═════ Texto fornecido ═════

O nosso clube celebrou 87 anos (mesmo celebrando 101). Ora bem, o que é que aconteceu há 87 anos, em 1936 (quando, realmente, nasceu em 1922)? Jogos Olímpicos de Berlim, começava a Guerra Civil espanhola e o Presidente da Junta dos Marrazes prometia que ia recuperar o nosso Parque de Jogos. Estou a ser injusto. Devo, aliás, dizer que o Presidente da União das Freguesias de Marrazes e Barosa, de facto, tem feito um excelente trabalho na requalificação do nosso Parque de Jogos. No ano passado, o nosso campo estava uma vergonha. Mas este ano temos de admitir que está na mesma. Voltei a ser injusto. Está pior. Mesmo não ligando nenhuma ao nosso verdadeiro campo, que não sei se é da Junta ou se é do Clube (mas que, sendo da Junta ou do Clube, é de todos os marrazenses – que não estão a usufruir dele), bem, mesmo não ligando nenhuma ao nosso verdadeiro campo, dizia eu, ouvi dizer que o Presidente da União das Freguesias de Marrazes e Barosa já está a tratar do nosso campo secundário, o de lá de baixo, com um relvado sintético e uma bancada coberta.

Depois de ter subido a palco e confirmado que, sim senhor, haverá sintético e bancada, Paulo Clemente trocou de lugar com aquele que tem sido peça fundamental para o desenvolvimento do desporto na União de Leiria. Perdão, na cidade de Leiria. O Vereador do Desporto da União de Leiria. Perdão, da Câmara Municipal de Leiria, Carlos Palheira. Disse muitas coisas lindas, com muitas frases e muitos apoios.

═════

_Por fazer_
1/ Em que ano nasceu realmente o clube, segundo o texto sobre o aniversário do clube?
2/ Por favor, transcreva do texto sobre o aniversário do clube o trecho que abre com as palavras que contêm "Depois de ter" e fecha com "e muitos apoios.".
3/ Reescreva em forma de lista o parágrafo do texto sobre o aniversário do clube que começa por "Depois de ter subido a palco", mantendo os factos principais.

═════ Entradas fornecidas ═════

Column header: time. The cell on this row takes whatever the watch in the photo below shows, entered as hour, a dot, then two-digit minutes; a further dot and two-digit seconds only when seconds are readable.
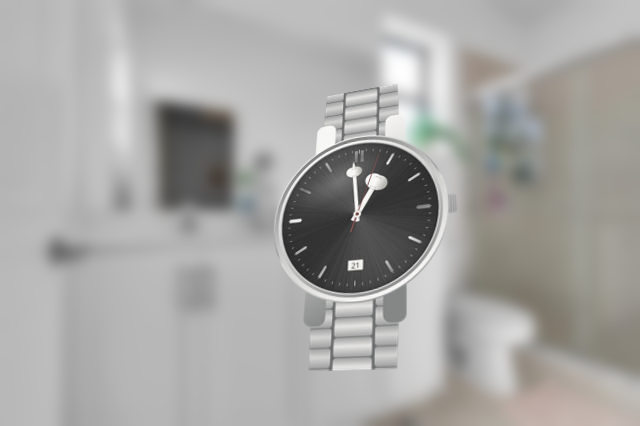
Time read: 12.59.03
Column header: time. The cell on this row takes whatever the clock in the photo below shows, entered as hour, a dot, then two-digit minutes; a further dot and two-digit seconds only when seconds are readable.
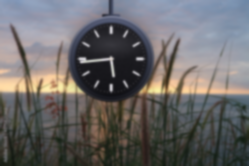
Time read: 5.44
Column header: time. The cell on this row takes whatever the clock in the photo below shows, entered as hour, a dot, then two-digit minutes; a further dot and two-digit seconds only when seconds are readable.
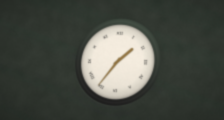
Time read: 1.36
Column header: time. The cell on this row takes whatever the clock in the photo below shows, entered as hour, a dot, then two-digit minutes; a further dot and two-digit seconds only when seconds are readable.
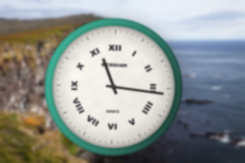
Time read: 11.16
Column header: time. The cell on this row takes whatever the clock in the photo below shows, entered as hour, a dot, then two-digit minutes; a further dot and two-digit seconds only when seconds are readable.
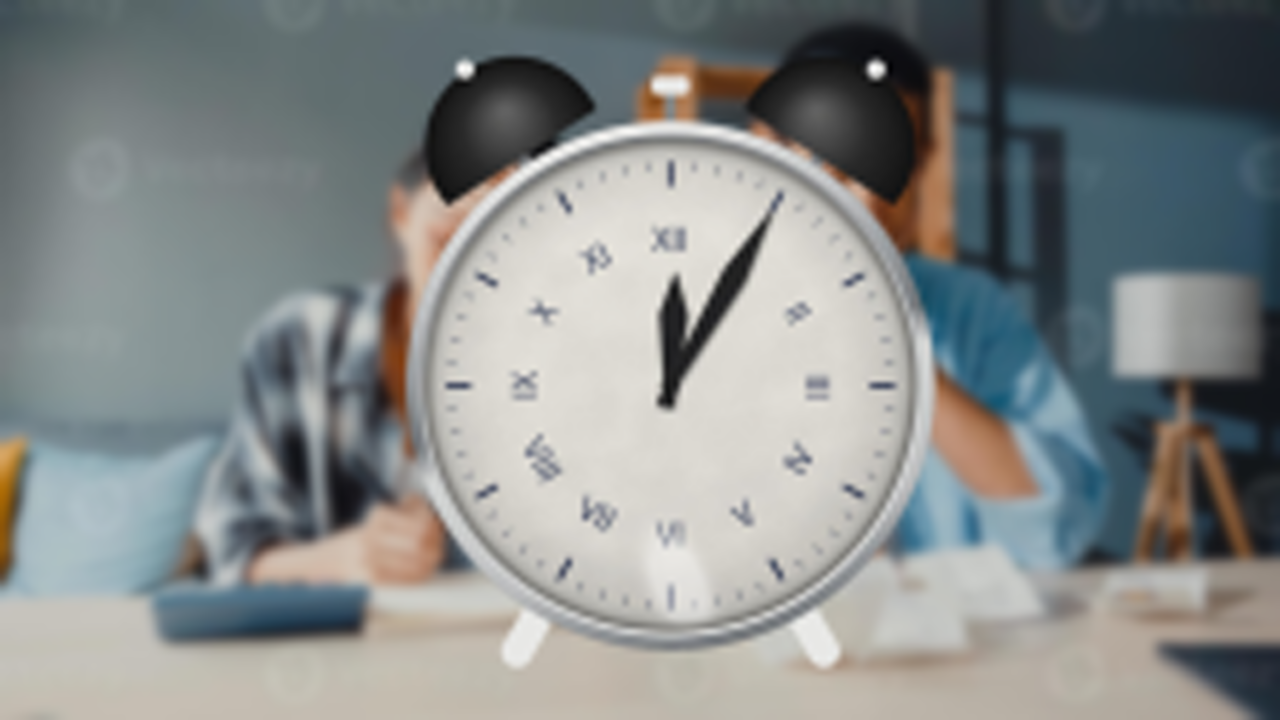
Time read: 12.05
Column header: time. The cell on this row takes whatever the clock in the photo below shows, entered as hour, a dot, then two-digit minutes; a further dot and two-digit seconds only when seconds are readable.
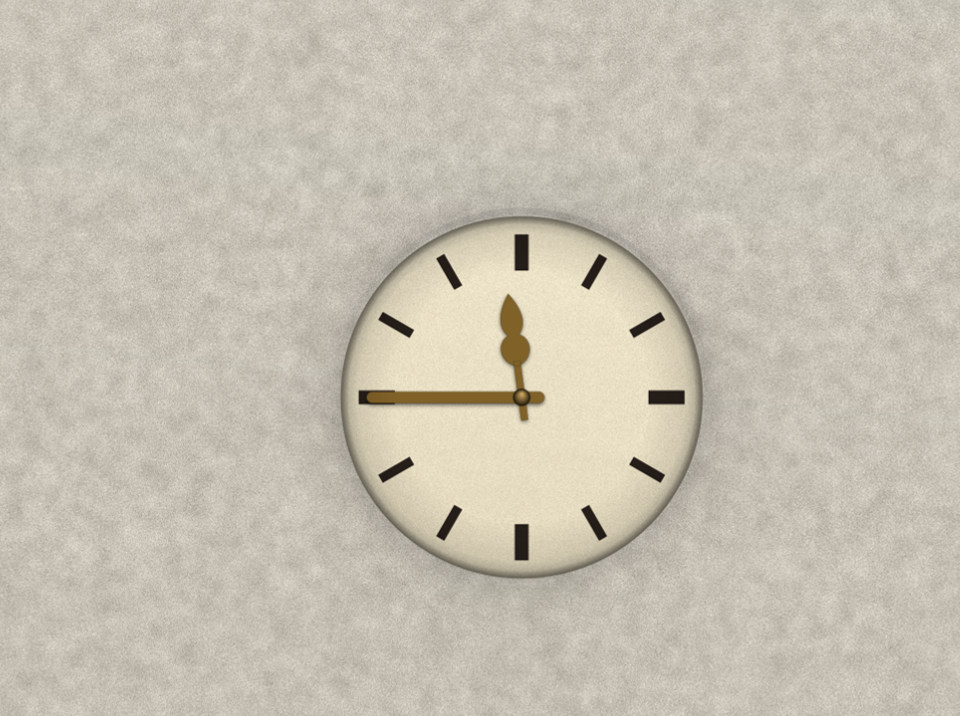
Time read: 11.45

═════
═════ Entradas fornecidas ═════

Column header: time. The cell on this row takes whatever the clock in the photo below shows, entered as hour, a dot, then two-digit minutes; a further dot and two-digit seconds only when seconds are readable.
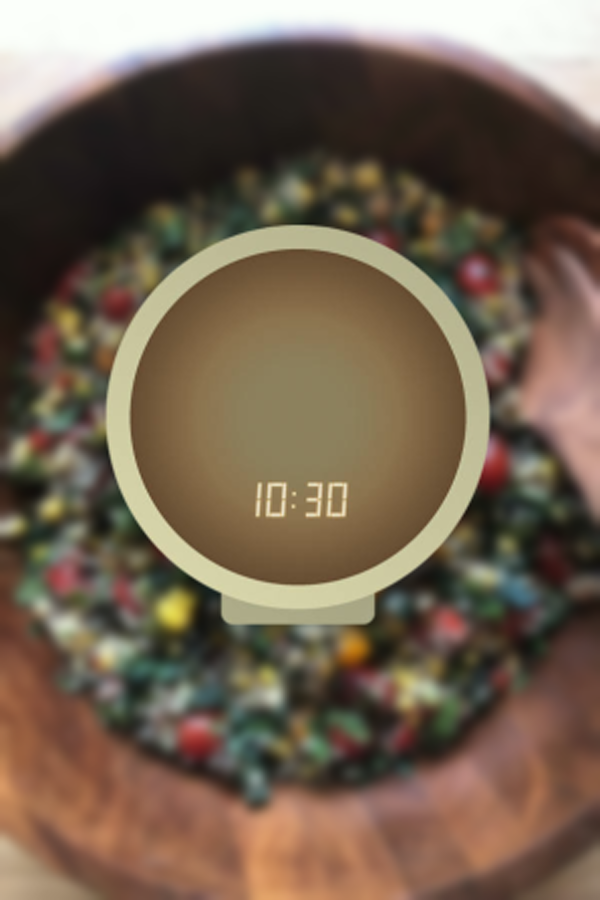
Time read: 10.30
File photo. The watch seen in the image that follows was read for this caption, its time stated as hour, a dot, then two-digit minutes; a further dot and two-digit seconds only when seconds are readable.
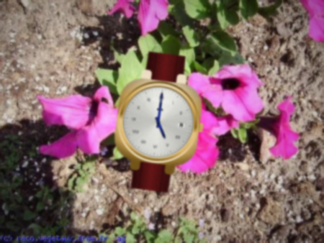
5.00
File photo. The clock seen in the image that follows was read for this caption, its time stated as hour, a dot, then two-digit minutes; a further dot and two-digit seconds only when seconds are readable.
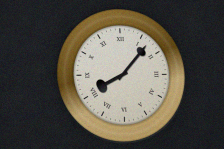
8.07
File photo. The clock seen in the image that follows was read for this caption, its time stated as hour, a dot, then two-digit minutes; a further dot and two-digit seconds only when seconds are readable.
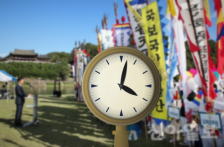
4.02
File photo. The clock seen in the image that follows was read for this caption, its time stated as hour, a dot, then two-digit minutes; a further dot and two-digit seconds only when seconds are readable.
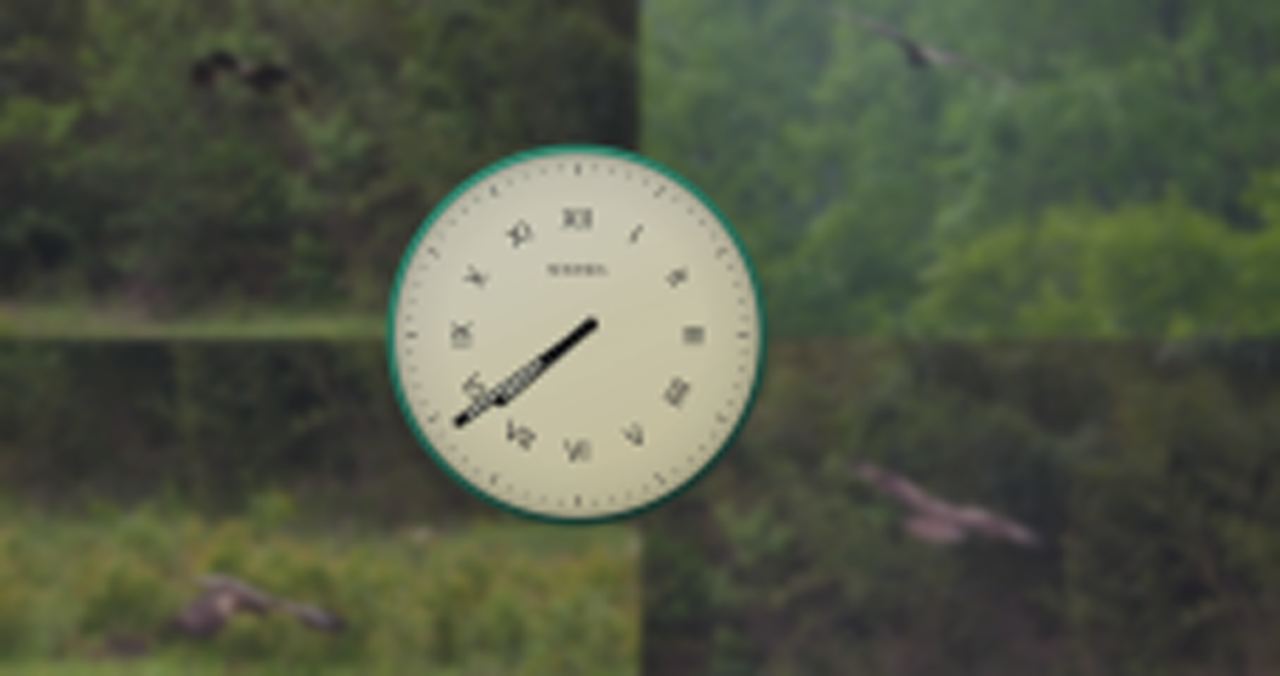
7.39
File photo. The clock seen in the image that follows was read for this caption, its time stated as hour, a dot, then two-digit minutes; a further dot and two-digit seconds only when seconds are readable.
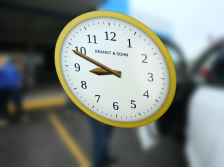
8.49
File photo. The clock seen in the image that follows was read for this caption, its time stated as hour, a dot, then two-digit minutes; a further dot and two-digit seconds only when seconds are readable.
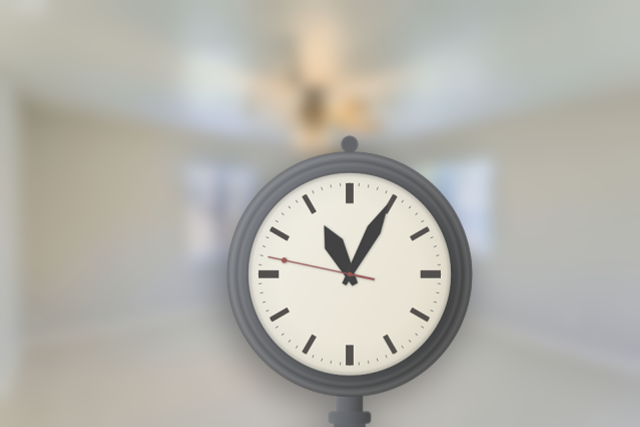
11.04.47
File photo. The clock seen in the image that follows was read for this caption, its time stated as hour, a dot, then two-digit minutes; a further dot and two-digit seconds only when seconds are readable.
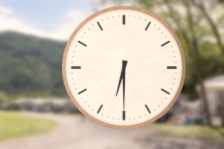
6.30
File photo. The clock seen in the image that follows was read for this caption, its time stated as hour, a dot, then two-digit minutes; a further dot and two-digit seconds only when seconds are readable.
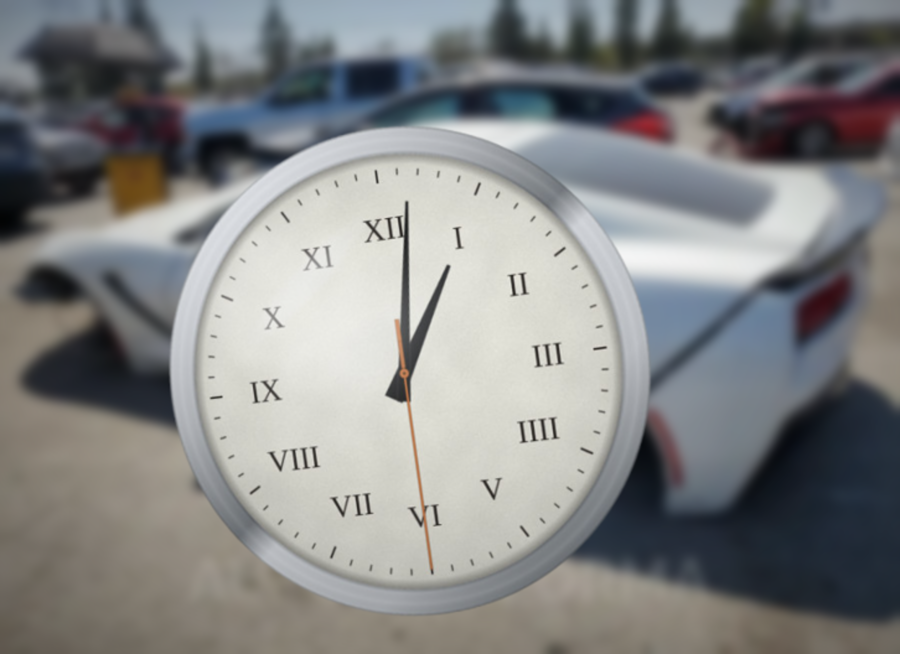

═════
═════ Entradas fornecidas ═════

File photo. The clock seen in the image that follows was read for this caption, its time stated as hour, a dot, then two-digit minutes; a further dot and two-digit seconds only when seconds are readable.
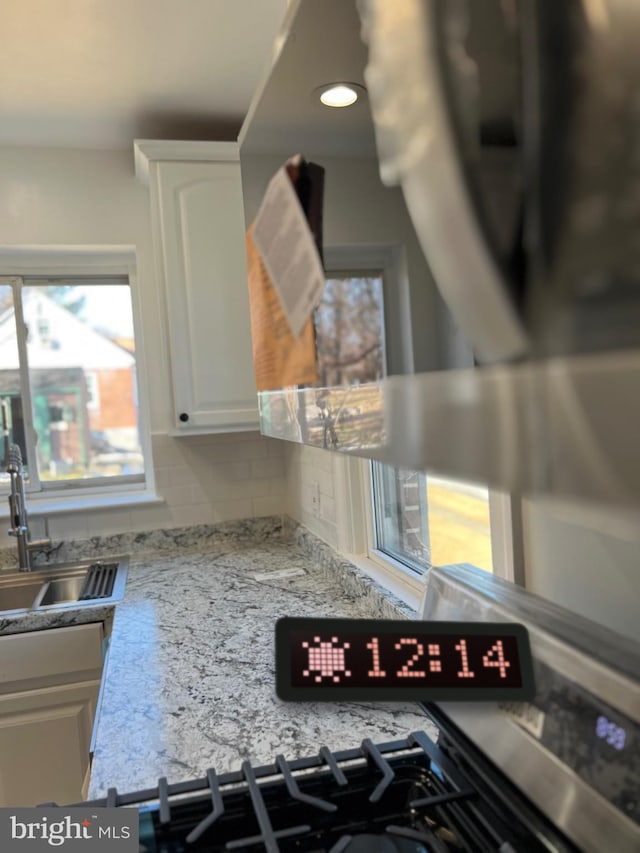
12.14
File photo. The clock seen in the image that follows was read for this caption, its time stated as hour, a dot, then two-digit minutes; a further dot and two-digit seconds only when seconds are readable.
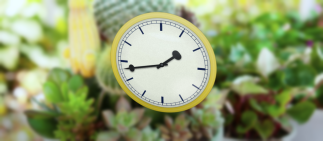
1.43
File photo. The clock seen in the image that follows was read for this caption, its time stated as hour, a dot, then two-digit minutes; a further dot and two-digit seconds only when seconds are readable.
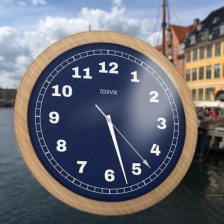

═════

_Soluções_
1/ Em 1922.

2/
Depois de ter subido a palco e confirmado que, sim senhor, haverá sintético e bancada, Paulo Clemente trocou de lugar com aquele que tem sido peça fundamental para o desenvolvimento do desporto na União de Leiria. Perdão, na cidade de Leiria. O Vereador do Desporto da União de Leiria. Perdão, da Câmara Municipal de Leiria, Carlos Palheira. Disse muitas coisas lindas, com muitas frases e muitos apoios.

3/
- Paulo Clemente subiu ao palco e confirmou que haverá sintético e bancada.
- Depois trocou de lugar com Carlos Palheira, Vereador do Desporto da Câmara Municipal de Leiria, apresentado como peça fundamental para o desenvolvimento do desporto na cidade de Leiria.
- Carlos Palheira disse muitas coisas lindas, com muitas frases e muitos apoios.